Она подняла руку, не давая ему возразить.

— Полный идиот. Неудивительно, что Эмили тебя пугает. Она умнее.

— Ты закончила? — прорычал он. Хватит с него этого психоанализа на ночь глядя.

Тилли посмотрела на него с отвращением. Она пошла к дому, но остановилась у самой двери и зло произнесла:

— Ты не можешь управлять чужой любовью. — Она бросала в него словами, точно тяжелыми гирями. — Ты не отвечаешь за это, понял? И постарайся это уяснить до того, как совершишь последнюю глупость, — упустишь эту девушку.

— Очень она мне нужна. — И впрямь не нужна, уговаривал он себя.

Тилли лукаво усмехнулась.

— Побарахтайся. — (Ее самоуверенность вновь подняла в нем волну раздражения.) — Если она тебе не нужна, так о чем спорим? Нам было бы все равно, не так ли?

Допивая воду, он отвернулся. Не хотел смотреть Тилли в глаза. Или не хотел открывать свое сердце?

Нечего каждый раз заглядывать к нему в душу. Даже таким, как Эмили: большие карие глаза, насмешливый язык, роскошное тело.

Похоже, она уже много значит для него, независимо от того, признает он это или нет.

Может быть, сказал он себе, доставая зазвонивший телефон. Может быть.

Звонили издалека, и это могло значить все, что угодно. Он не на дежурстве, так что может не отвечать, пусть сообщение запишется... если это не Эмили.

— Да? — рявкнул он в телефон, все еще раздраженный.

— Дрю.

Ласковый голос Эмили пробудил в нем инстинкты защитника и заставил забиться сердце.

— Что случилось?

— Да ничего. Ну, не совсем ничего. — Она звучно выдохнула. — Я заблудилась. Ну, не совсем заблудилась. Села не на тот автобус. Попала в не очень хорошее место.

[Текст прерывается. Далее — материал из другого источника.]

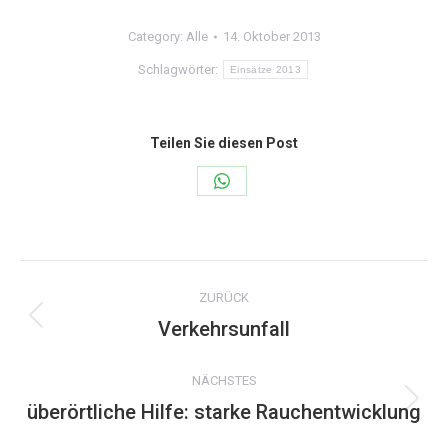
Category:
Alle
14. Oktober 2013
Schlagwörter:
Einsätze 2013
Teilen Sie diesen Post
Share
on
WhatsApp
Kommentarnavigation
ZURÜCK
Verkehrsunfall
Vorheriger
Beitrag:
NÄCHSTES
überörtliche Hilfe: starke Rauchentwicklung
Nächster
Beitrag:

Его охватила тревога, мгновенно вытеснившая всю злость и досаду.

— Где ты сейчас?

— Китайский театр Граумана. — Еще один шумный вздох. — Сегодня воскресенье, автобусы кончают ходить рано. Извини, что я тебя беспокою, но я просто не знаю, что делать.

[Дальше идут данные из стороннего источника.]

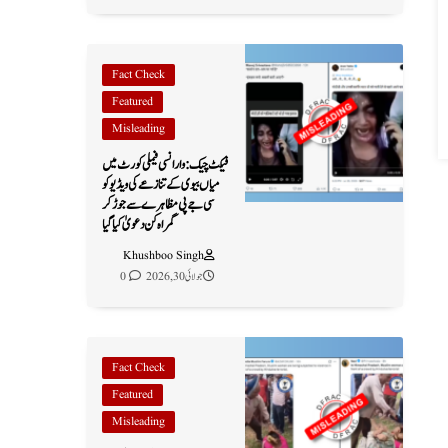
Fact Check
Featured
Misleading
فیکٹ چیک: وارانسی فیملی کورٹ میں
میاں بیوی کے تنازعے کی ویڈیو کو
سی جے پی مظاہرے سے جوڑ کر
گمراہ کن دعویٰ کیا گیا
Khushboo Singh
جولائی 30, 2026
0
Fact Check
Featured
Misleading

Может, Голливудский бульвар в темное время суток и интересное место для туристов и местных оригиналов, но одинокой женщине там делать нечего.

Он прикинул расстояние от Санта-Моники и приплюсовал время на борьбу с уличным движением.

— Буду через тридцать минут.

Ее облегчение можно было почти пощупать.

— Спасибо. Я буду в наружном комплексе, торчать у дороги я больше не собираюсь.